Marc-Uwe Kling: Views (Ullstein)

Rezension von Julia Hartel

Cover des Romans „Views“ von Marc-Uwe Kling

Drastisch, zeitgeistig, schnörkellos

So viel vorweg

Wer glaubt, mit Views einen typischen Marc-Uwe Kling vor sich zu haben, wird überrascht sein. Ich jedenfalls war es. Als begeisterte Leserin und Hörerin der Känguru-Chroniken nahm ich angesichts der Warnung auf dem Cover sofort einen Ausschlag meines Ironiedetektors wahr (sorry, der war für Fans ;-)). Doch beim Lesen merkte ich schnell: Klings neuestes Werk hat mit dem Känguru, ebenso wie mit QualityLand, nur teilweise zu tun. Und die Warnung ist ernst gemeint!

Worum geht’s?

Im Internet kursiert ein schockierendes Vergewaltigungsvideo. Das Opfer: ein 16-jähriges Mädchen, das zum Zeitpunkt des Erscheinens als vermisst galt. Die Tatverdächtigen: schwarze Männer. Kriminalbeamtin Yasira Saad, in Deutschland geboren und dennoch „Vorzeigemigrantin“ der Behörde, bekommt den politisch brisanten Fall auf den Tisch. Obwohl sie und ihr Team sich mit vollem Einsatz in die Ermittlungen stürzen, will es ihnen nicht gelingen, die Täter ausfindig zu machen. Derweil rufen bereits die ersten Rechtsradikalen zu Demonstrationen und Selbstjustiz auf. Auch Yasira selbst sowie ihre 16-jährige Tochter Zara geraten ins Fadenkreuz einer rechten Gruppierung. Doch schon bald keimt in der Kommissarin in Bezug auf das Video ein ungeheuerlicher Verdacht auf. Leider ist die Beweislage alles andere als eindeutig. Wird man Yasira trotzdem rechtzeitig glauben?

Stilistisches et cetera

Ich habe es schon angedeutet: Im ersten Moment wäre es gar nicht so einfach zu erraten, dass Views von Marc-Uwe Kling stammt, den man doch – sofern man ihn kennt – spontan mit witzigen bzw. satirischen Szenen in Verbindung bringen würde. Im Gegensatz dazu geht es hier inhaltlich sehr ernst zu. Pointierte politisch-philosophische Ergüsse und selbstironische Reflexionen gebildeter, wenn auch etwas arbeitsscheuer Berliner*innen, wie sie in den Känguru-Chroniken vorkommen, bleiben aus. Stattdessen begegnet man die meiste Zeit über tendenziell kurzen, schnörkellos formulierten Sätzen und einigen ziemlich drastischen Szenen, die mir wahrscheinlich in erster Linie wegen ihrer Schonungslosigkeit im Gedächtnis bleiben werden.

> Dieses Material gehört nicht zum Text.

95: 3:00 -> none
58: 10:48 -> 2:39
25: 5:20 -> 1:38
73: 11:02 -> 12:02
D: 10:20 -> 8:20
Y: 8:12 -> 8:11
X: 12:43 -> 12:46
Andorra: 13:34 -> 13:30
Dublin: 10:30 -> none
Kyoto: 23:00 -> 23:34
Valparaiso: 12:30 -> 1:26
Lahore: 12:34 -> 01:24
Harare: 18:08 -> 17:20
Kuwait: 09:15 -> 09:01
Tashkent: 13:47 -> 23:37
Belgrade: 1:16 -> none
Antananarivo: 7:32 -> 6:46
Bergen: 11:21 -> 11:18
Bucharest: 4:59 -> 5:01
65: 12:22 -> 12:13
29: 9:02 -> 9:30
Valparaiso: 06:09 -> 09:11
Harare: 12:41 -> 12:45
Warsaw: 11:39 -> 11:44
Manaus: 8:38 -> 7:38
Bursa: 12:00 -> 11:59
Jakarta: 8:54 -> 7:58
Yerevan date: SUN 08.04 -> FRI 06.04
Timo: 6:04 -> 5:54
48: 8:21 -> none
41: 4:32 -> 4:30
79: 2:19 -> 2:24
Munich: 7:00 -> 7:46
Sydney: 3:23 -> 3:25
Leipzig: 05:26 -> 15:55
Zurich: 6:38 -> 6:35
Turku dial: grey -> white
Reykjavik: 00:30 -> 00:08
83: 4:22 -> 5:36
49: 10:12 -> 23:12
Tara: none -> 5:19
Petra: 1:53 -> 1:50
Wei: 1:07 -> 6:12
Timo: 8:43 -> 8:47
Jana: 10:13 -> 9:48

Allerdings findet man, sobald man genauer hinschaut, auf sprachlicher Ebene schon den einen oder anderen Hinweis auf den Stil des Autors, etwa wenn im Zusammenhang mit einem Frühstücksbüfett von „bleichen Scheiben“ die Rede ist, „denen jeder ernst zu nehmende Käse mit Empörung die Verwandtschaft absprechen würde“ (S. 70), oder wenn Mitarbeitende eines Start-ups als „PR-Tante“ und „Business-Kasper“ bezeichnet werden (S. 179). Und betrachtet man die großen Themen des Romans, scheint Kling sowieso klar und deutlich als Autor durch. Seine Systemkritik, unter anderem im Zusammenhang mit Medien und Rechtsradikalismus, wird in diesem Fall eben nur ganz anders verpackt.

Warum noch toll?

Weil das Buch einen besonderen Clou enthält, zu dem ich aber nichts weiter sagen kann, wenn ich nicht spoilern will. Verraten sei lediglich, dass Views ein ausgesprochen zeitgeistiges Werk ist, das vieles ganz selbstverständlich mit erwähnt, was gerade aktuell ist, etwa den Angriff auf die Ukraine, MeToo, Fake News oder Tinder. Und dann geht es eben noch um ein ganz bestimmtes anderes Thema, das derzeit viele Gemüter bewegt …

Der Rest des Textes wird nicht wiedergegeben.